TEXTE:
—————
Culture

Karen Carpenter, batteuse et chanteuse géniale, victime de son image parfaite

Temps de lecture : 6 min

Morte à 32 ans il y a quarante ans, la moitié du duo The Carpenters a incarné une certaine idée de l'Amérique tout en entretenant le mystère sur son anorexie mentale. Sa disparition a levé le voile sur ce sujet alors tabou.

Karen Carpenter est au chant et à la batterie simultanément, fait très rare pour une femme à l'époque –et encore aujourd'hui. | Capture d'écran Andy Lee via YouTube
Karen Carpenter est au chant et à la batterie simultanément, fait très rare pour une femme à l'époque –et encore aujourd'hui. | Capture d'écran Andy Lee via YouTube

La musique américaine des années 1970 est un fantasme. Elle rayonne par son irrévérence, par sa contestation, se fait écho des affres géopolitiques d'alors, la guerre du Vietnam en premier lieu. Cette image d'Épinal n'a pourtant pas de fondement. Durant cette décennie embrasée, toute une part de l'industrie musicale états-unienne est au diapason du rêve américain, rend pérenne et bien réel l'avènement des classes moyennes et des banlieues sans troubles hérité des années 1950.
—————
DONNÉES ENREGISTRÉES:
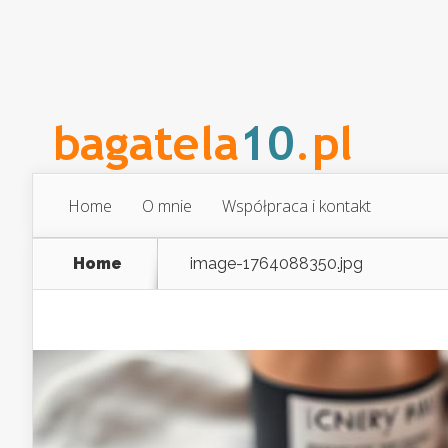
Home
O mnie
Współpraca i kontakt
Home
image-1764088350.jpg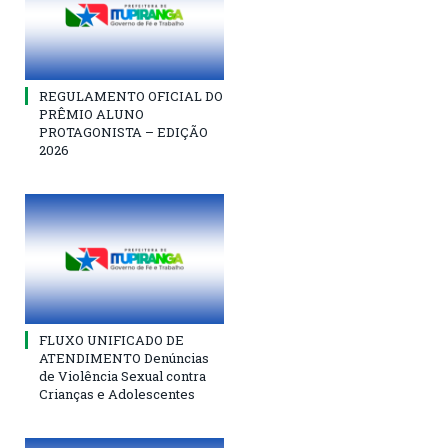
REGULAMENTO OFICIAL DO
PRÊMIO ALUNO
PROTAGONISTA – EDIÇÃO
2026
FLUXO UNIFICADO DE
ATENDIMENTO Denúncias
de Violência Sexual contra
Crianças e Adolescentes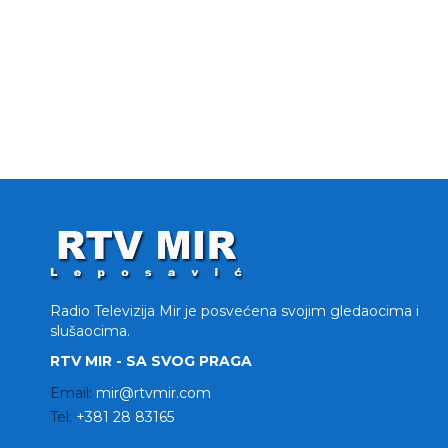
Radio Televizija Mir je posvećena svojim gledaocima i
slušaocima.
RTV MIR - SA SVOG PRAGA
Email:
mir@rtvmir.com
Tel:
+381 28 83165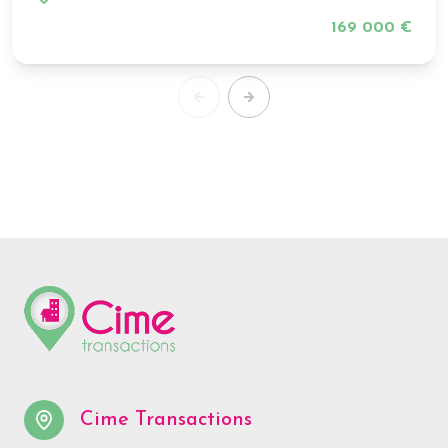
169 000 €
Cime Transactions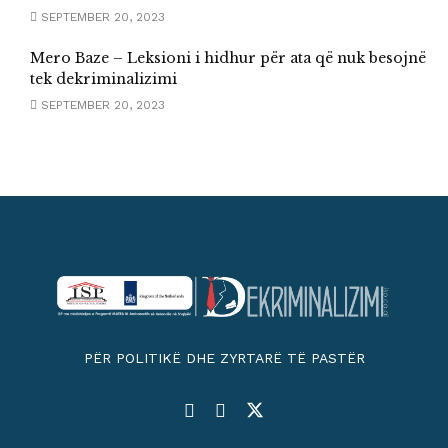
SEPTEMBER 20, 2023
Mero Baze – Leksioni i hidhur për ata që nuk besojnë
tek dekriminalizimi
SEPTEMBER 20, 2023
PËR POLITIKË DHE ZYRTARË TË PASTËR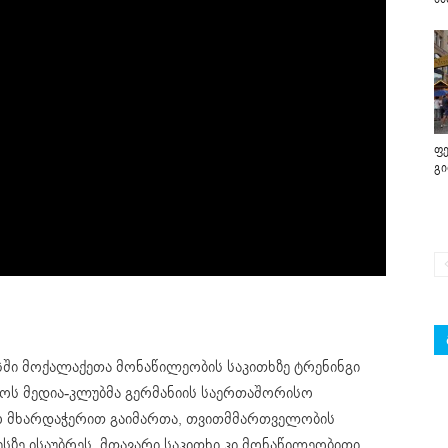
ფე
გ
ში მოქალაქეთა მონაწილეობის საკითხზე ტრენინგი
ოს მედია-კლუბმა გერმანიის საერთაშორისო
რ მხარდაჭერით გაიმართა, თვითმმართველობის
სზე ისაუბრეს. მთავარი საკითხი კი მონაწილეობითი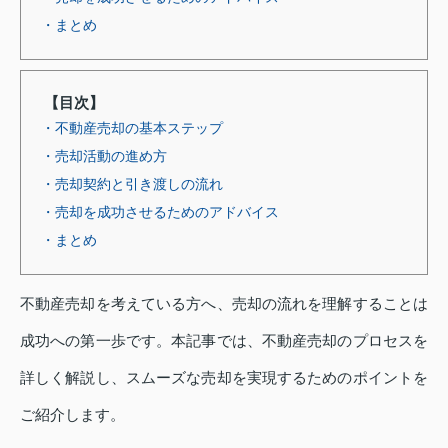
・まとめ
【目次】
・不動産売却の基本ステップ
・売却活動の進め方
・売却契約と引き渡しの流れ
・売却を成功させるためのアドバイス
・まとめ
不動産売却を考えている方へ、売却の流れを理解することは
成功への第一歩です。本記事では、不動産売却のプロセスを
詳しく解説し、スムーズな売却を実現するためのポイントを
ご紹介します。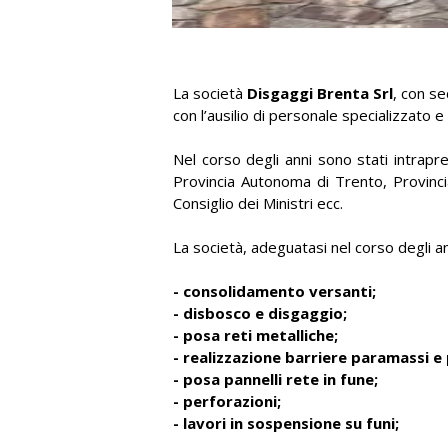
La società
Disgaggi Brenta Srl
, con s
con l’ausilio di personale specializzato
Nel corso degli anni sono stati intrapr
Provincia Autonoma di Trento, Provinci
Consiglio dei Ministri ecc.
La società, adeguatasi nel corso degli an
- consolidamento versanti;
- disbosco e disgaggio;
- posa reti metalliche;
- realizzazione barriere paramassi e
- posa pannelli rete in fune;
- perforazioni;
- lavori in sospensione su funi;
—————
LISTE DES ACTIVITÉS:
a - Selon l'article sur Karen Carpenter, à quel âge est-elle morte ?
b - Modifiez le passage de l'article sur Karen Carpenter qui commence par « La musique américaine » et s'arrête après « des années 1950. », en remplaçant « irrévérence » par « insolence ».
Les items forment un matériau à part, distinct de l'article.

RÉPONSES PAR TÂCHE:
a - À 32 ans.

b -
La musique américaine des années 1970 est un fantasme. Elle rayonne par son insolence, par sa contestation, se fait écho des affres géopolitiques d'alors, la guerre du Vietnam en premier lieu. Cette image d'Épinal n'a pourtant pas de fondement. Durant cette décennie embrasée, toute une part de l'industrie musicale états-unienne est au diapason du rêve américain, rend pérenne et bien réel l'avènement des classes moyennes et des banlieues sans troubles hérité des années 1950.